Data to process ▸
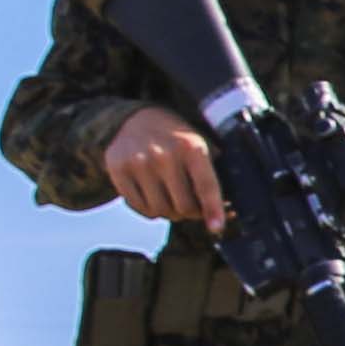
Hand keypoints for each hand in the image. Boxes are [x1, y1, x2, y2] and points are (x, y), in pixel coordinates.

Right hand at [99, 100, 226, 228]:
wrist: (136, 117)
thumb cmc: (177, 140)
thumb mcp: (200, 146)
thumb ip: (211, 176)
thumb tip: (227, 214)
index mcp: (192, 147)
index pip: (206, 186)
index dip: (213, 210)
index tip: (216, 228)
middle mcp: (164, 155)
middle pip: (183, 206)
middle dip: (191, 212)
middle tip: (191, 206)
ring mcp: (138, 162)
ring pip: (160, 210)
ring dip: (170, 213)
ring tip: (172, 200)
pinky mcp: (117, 169)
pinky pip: (138, 207)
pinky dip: (149, 210)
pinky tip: (153, 196)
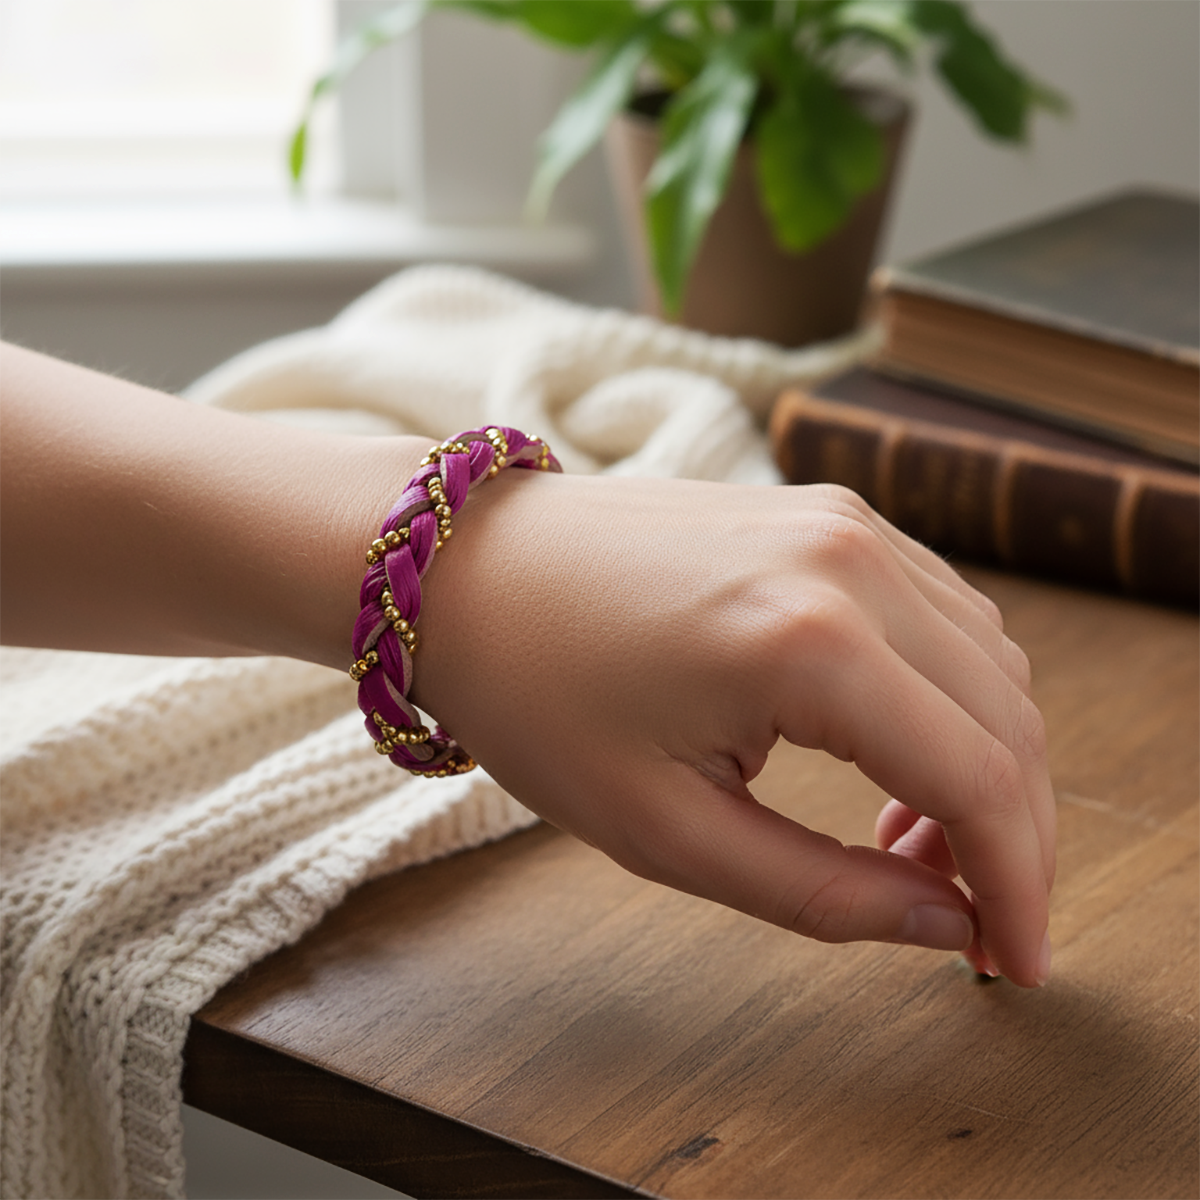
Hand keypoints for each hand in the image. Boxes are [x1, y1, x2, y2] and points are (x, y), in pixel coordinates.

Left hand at [413, 473, 1055, 987]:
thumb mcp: (666, 829)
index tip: (1018, 966)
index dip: (1021, 887)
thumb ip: (821, 892)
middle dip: (1014, 834)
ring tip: (911, 845)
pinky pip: (940, 612)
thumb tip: (945, 924)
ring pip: (989, 661)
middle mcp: (851, 561)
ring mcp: (844, 522)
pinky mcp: (828, 514)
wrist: (469, 570)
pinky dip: (947, 695)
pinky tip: (891, 753)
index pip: (979, 779)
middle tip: (972, 920)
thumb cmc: (537, 695)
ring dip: (983, 762)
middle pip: (1008, 718)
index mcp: (810, 641)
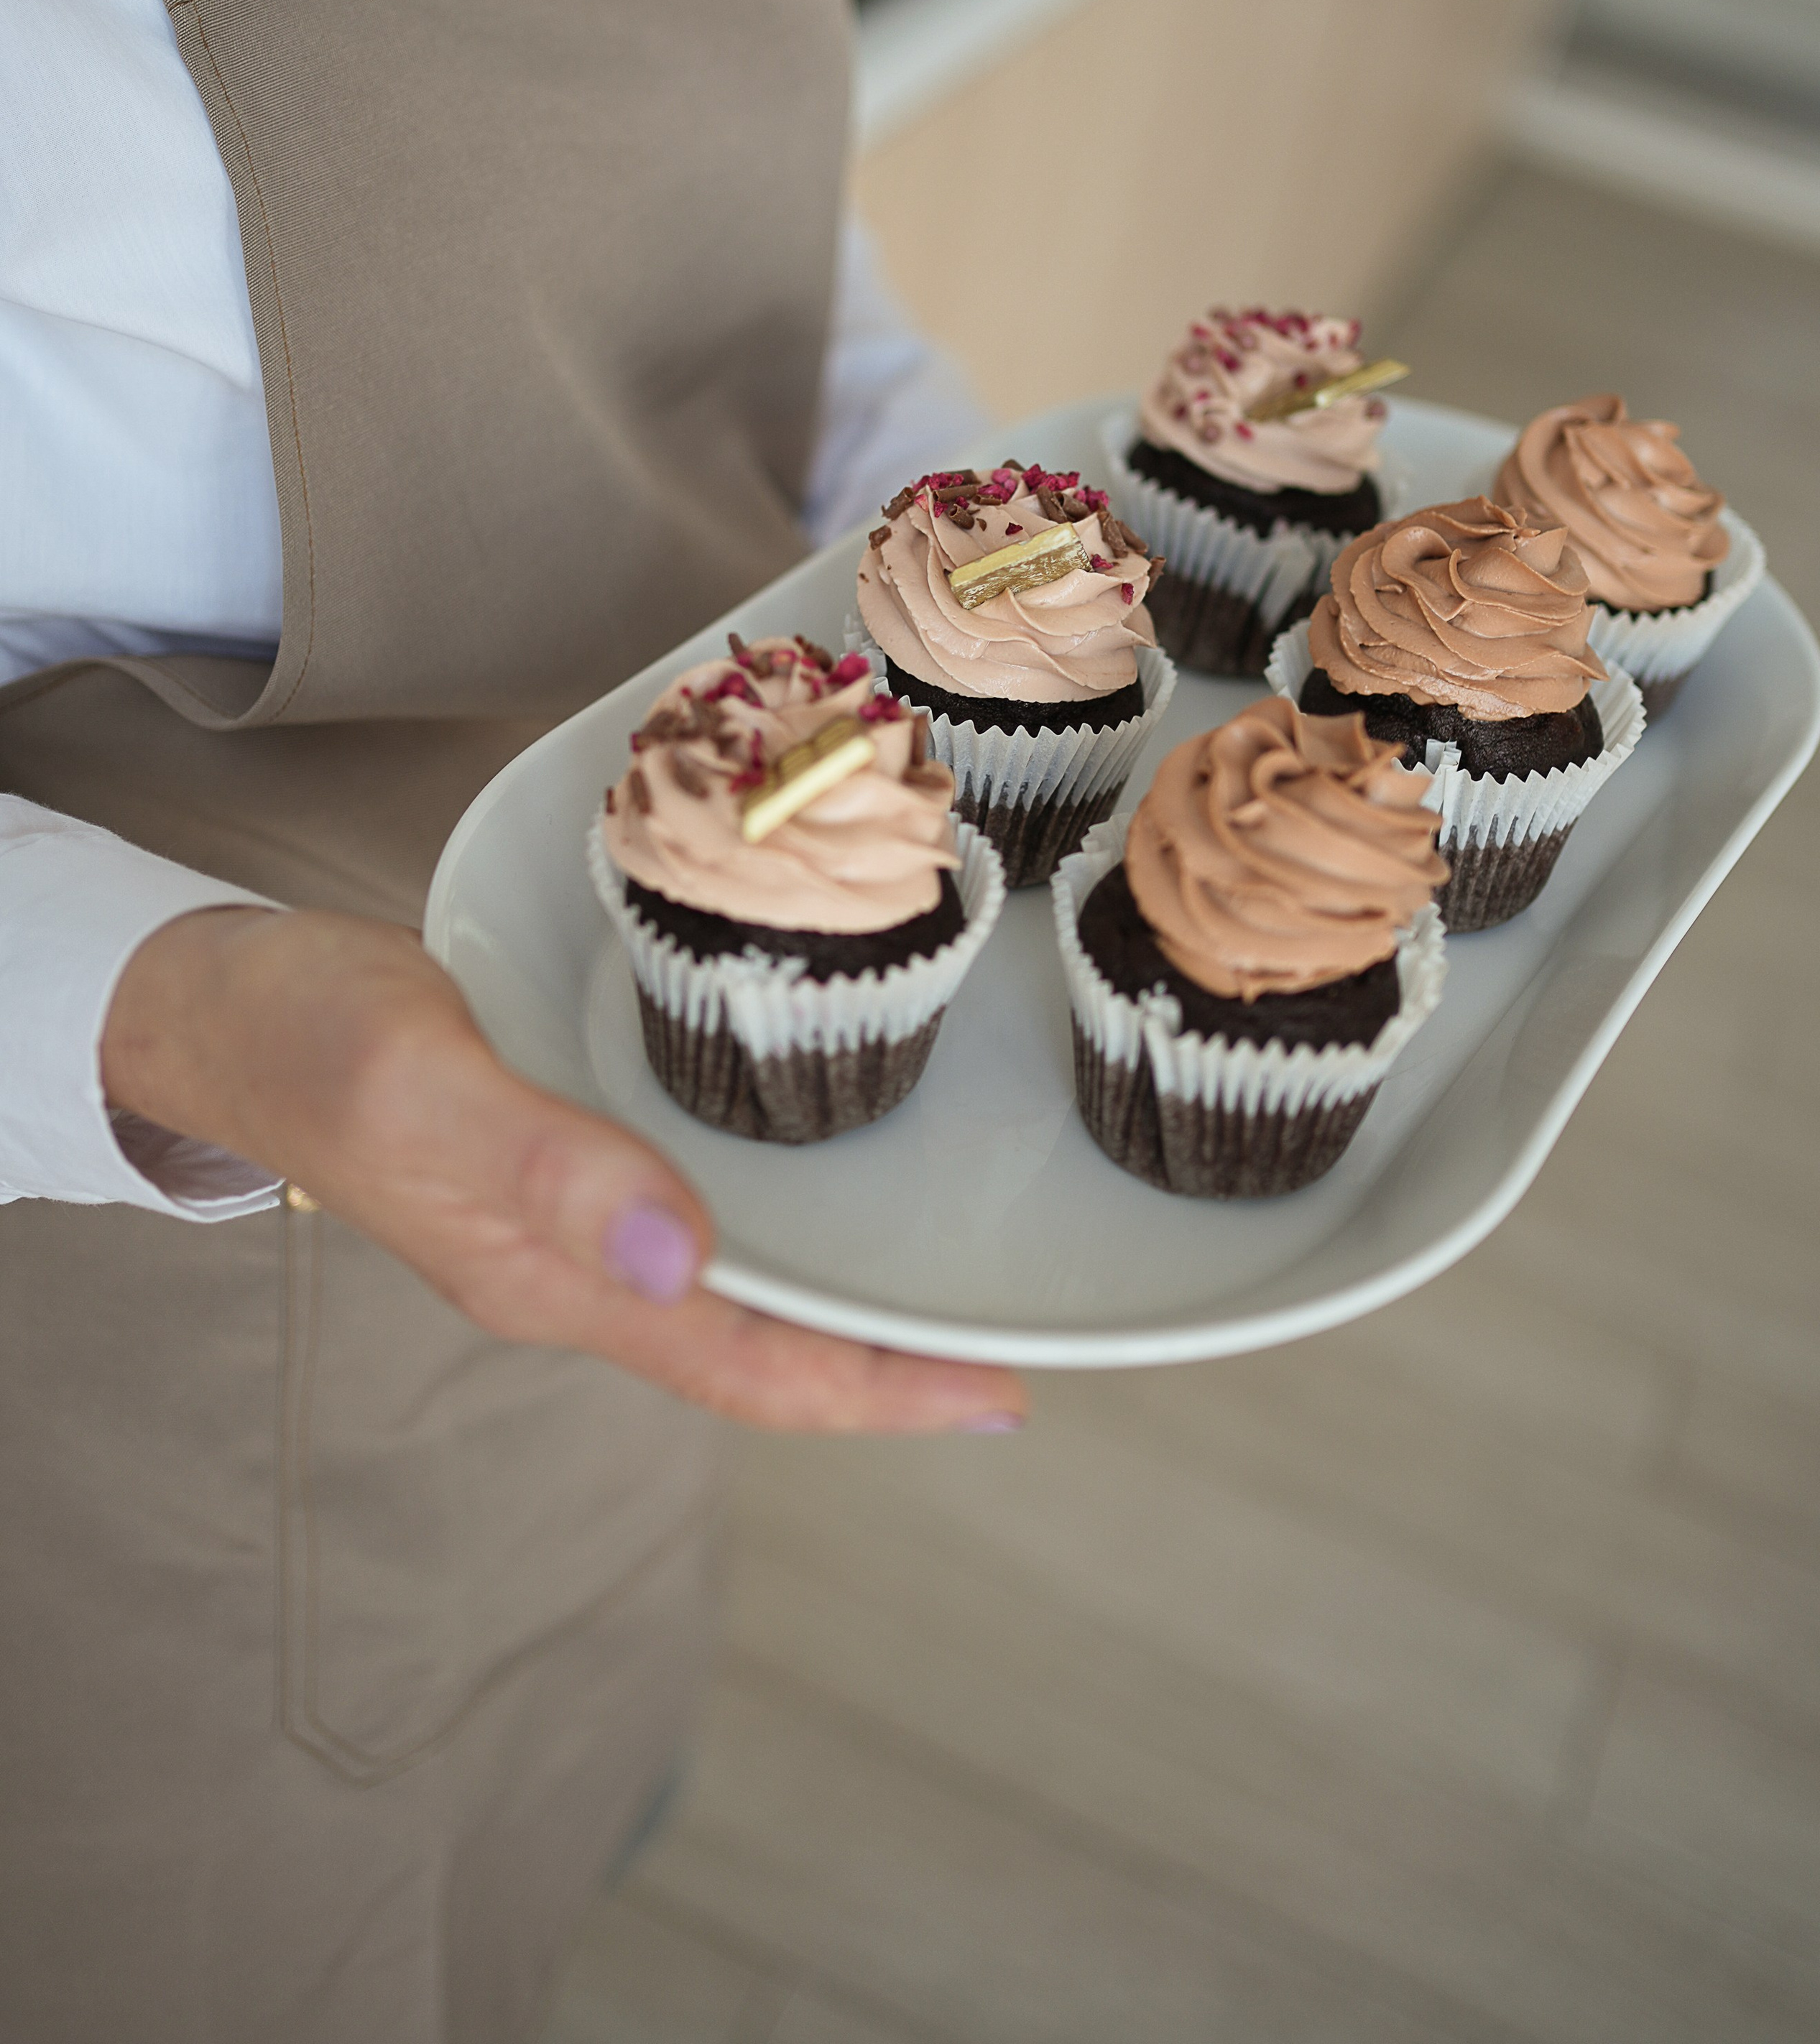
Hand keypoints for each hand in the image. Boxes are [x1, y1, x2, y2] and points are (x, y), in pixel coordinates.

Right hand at [101, 907, 1025, 1435]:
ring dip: (838, 1292)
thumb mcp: (416, 1081)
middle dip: (884, 1361)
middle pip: (757, 1349)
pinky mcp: (555, 1163)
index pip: (746, 1369)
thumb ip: (542, 1166)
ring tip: (951, 1270)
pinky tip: (818, 1163)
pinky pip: (693, 1214)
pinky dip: (774, 1210)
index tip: (998, 1397)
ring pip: (732, 1287)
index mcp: (552, 1279)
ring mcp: (562, 1227)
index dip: (877, 1394)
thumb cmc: (309, 1036)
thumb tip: (676, 1252)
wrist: (218, 1007)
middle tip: (1015, 1338)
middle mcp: (571, 1272)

What you should do ▸ Lines from the one above containing "pinky dip: (947, 695)" down to the one containing "thumb ip: (542, 1166)" should be transcribed exactly, with both ends kept and no pictures.

Output below ▸
pinky dip: (947, 695)
pinky tip: (891, 753)
index pip: (979, 779)
middle tip: (972, 920)
thumb cmc: (537, 695)
ring dip: (983, 762)
middle pip: (1008, 718)
index mcp: (810, 641)
Hand keypoints for each hand in the image. Boxes are [x1, y1, x2, y2] and points are (x, y), in pixel coordinates.

Right hand at [101, 907, 1025, 1435]:
ring dip: (838, 1292)
thumb mcp: (416, 1081)
middle dip: (884, 1361)
middle pip: (757, 1349)
pinky mcp: (555, 1163)
index pip: (746, 1369)
thumb ip: (542, 1166)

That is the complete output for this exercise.